I used to chide myself for relying on Alvarez’s memory, but the parallels in our situations were obvious: we were both isolated, with limited resources, and surrounded by enemies who outgunned us. When the responsibility for Jocasta sat particularly heavily on my shoulders, it helped to think that Alvarez had found a way out. She had insisted Las Mujeres not align itself with any of the powers in the region, and the women stubbornly maintained their independence until the changes in local government laws of 2046.

Alvarez’s insistence upon keeping neutral throughout the many wars and insurgencies that swept across the region influenced the EarthSouth movement’s determined political neutrality. And her ideas influenced my decision to push for neutrality for Jocasta, although I didn’t realize it at the time.

Since beginning work at the Assembly, I’d collected all the articles on Alvarez that I could find and downloaded as much information as I could from the infonet. And one memorable day, I watched her speak. It was a recording of a speech made shortly before she died.

It was early morning in the out-town about two months after I arrived. In the Assembly office Florence and I would work from seven to eleven, go home because it was too hot, then come back for a couple of hours in the evening.

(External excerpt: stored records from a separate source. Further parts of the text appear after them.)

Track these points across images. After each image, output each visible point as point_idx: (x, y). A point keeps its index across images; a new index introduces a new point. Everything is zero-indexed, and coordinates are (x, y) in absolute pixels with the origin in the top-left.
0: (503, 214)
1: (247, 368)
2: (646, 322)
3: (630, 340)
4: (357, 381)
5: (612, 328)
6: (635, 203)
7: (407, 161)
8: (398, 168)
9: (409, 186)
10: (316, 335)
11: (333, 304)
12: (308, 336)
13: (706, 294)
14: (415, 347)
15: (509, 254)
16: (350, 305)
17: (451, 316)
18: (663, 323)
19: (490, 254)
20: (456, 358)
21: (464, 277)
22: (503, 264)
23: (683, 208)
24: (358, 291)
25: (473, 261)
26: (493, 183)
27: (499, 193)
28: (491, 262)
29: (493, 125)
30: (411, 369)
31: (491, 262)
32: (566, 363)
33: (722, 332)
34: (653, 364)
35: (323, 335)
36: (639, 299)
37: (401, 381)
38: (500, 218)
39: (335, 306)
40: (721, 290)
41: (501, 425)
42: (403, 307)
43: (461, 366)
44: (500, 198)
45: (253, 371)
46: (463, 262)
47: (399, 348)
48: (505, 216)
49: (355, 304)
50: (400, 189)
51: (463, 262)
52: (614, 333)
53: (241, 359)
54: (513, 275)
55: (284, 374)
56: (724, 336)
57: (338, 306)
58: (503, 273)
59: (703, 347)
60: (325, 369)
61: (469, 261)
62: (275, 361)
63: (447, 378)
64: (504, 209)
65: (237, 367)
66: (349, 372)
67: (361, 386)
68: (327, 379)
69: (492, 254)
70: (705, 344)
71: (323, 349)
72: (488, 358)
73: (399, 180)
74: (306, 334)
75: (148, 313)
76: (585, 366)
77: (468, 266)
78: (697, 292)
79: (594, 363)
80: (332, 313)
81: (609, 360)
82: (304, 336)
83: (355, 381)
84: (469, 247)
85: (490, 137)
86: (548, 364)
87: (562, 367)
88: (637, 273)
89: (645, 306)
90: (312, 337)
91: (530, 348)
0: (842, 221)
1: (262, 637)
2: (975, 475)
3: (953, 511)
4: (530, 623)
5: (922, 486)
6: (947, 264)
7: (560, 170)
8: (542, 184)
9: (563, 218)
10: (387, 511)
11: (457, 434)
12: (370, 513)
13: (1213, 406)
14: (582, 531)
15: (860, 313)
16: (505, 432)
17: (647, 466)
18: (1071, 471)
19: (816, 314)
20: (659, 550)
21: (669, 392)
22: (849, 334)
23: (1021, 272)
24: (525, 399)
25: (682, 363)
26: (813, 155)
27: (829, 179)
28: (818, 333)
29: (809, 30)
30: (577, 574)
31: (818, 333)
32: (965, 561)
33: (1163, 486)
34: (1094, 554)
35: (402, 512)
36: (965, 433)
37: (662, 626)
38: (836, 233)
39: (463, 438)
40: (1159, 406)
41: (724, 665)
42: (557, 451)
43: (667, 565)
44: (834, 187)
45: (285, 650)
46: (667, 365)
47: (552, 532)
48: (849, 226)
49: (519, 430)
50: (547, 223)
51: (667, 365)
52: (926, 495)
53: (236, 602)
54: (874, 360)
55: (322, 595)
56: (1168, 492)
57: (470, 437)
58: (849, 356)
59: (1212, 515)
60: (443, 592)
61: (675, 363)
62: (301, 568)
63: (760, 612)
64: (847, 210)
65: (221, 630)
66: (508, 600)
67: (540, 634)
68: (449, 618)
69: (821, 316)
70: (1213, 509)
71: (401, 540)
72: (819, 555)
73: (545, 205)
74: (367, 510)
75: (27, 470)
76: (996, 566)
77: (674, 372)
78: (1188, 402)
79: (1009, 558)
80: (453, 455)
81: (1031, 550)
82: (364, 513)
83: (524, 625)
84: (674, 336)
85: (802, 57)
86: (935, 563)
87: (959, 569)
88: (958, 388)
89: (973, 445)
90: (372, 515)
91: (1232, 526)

On this particular morning, I found a reference to Alvarez in a file our computer could download, so I did, and fed it into “run video.”

I cried out with surprise and slapped my hand over my mouth. Florence looked up from sealing envelopes.

“What’s the matter?”

“Nothing,” I mumbled, but she came and stood behind me.

“Alvarez? That’s the San Diego speech, I think.” Florence nodded to herself. “The only time she left her own country.”

I wasn’t interested in the details. The captions running at the bottom of the screen, the two smaller windows at the top that showed an edited history of the village and an explanation of the San Diego rally; all these were unimportant. Marlena was there, almost in person.

Beside the practiced movements of the suited man who introduced her, she looked small and awkward.

I thought she’d be taller. And I expected her to... glow, or something. Have an aura. But at first glance, she could have been one of the women who walked home from the bus stop each night from work in the factories, in her cheap dress and scuffed sandals. Graying hair pulled back from a large-featured face. Narrow dark eyes that glared from behind glasses.

Glasses. Nobody told me Marlena wore glasses. None of the photos showed glasses.

“You knew them, didn’t you?” said Florence.

“Alvarez was well known in the district,” I said distractedly. The glasses didn’t fit what I knew about her.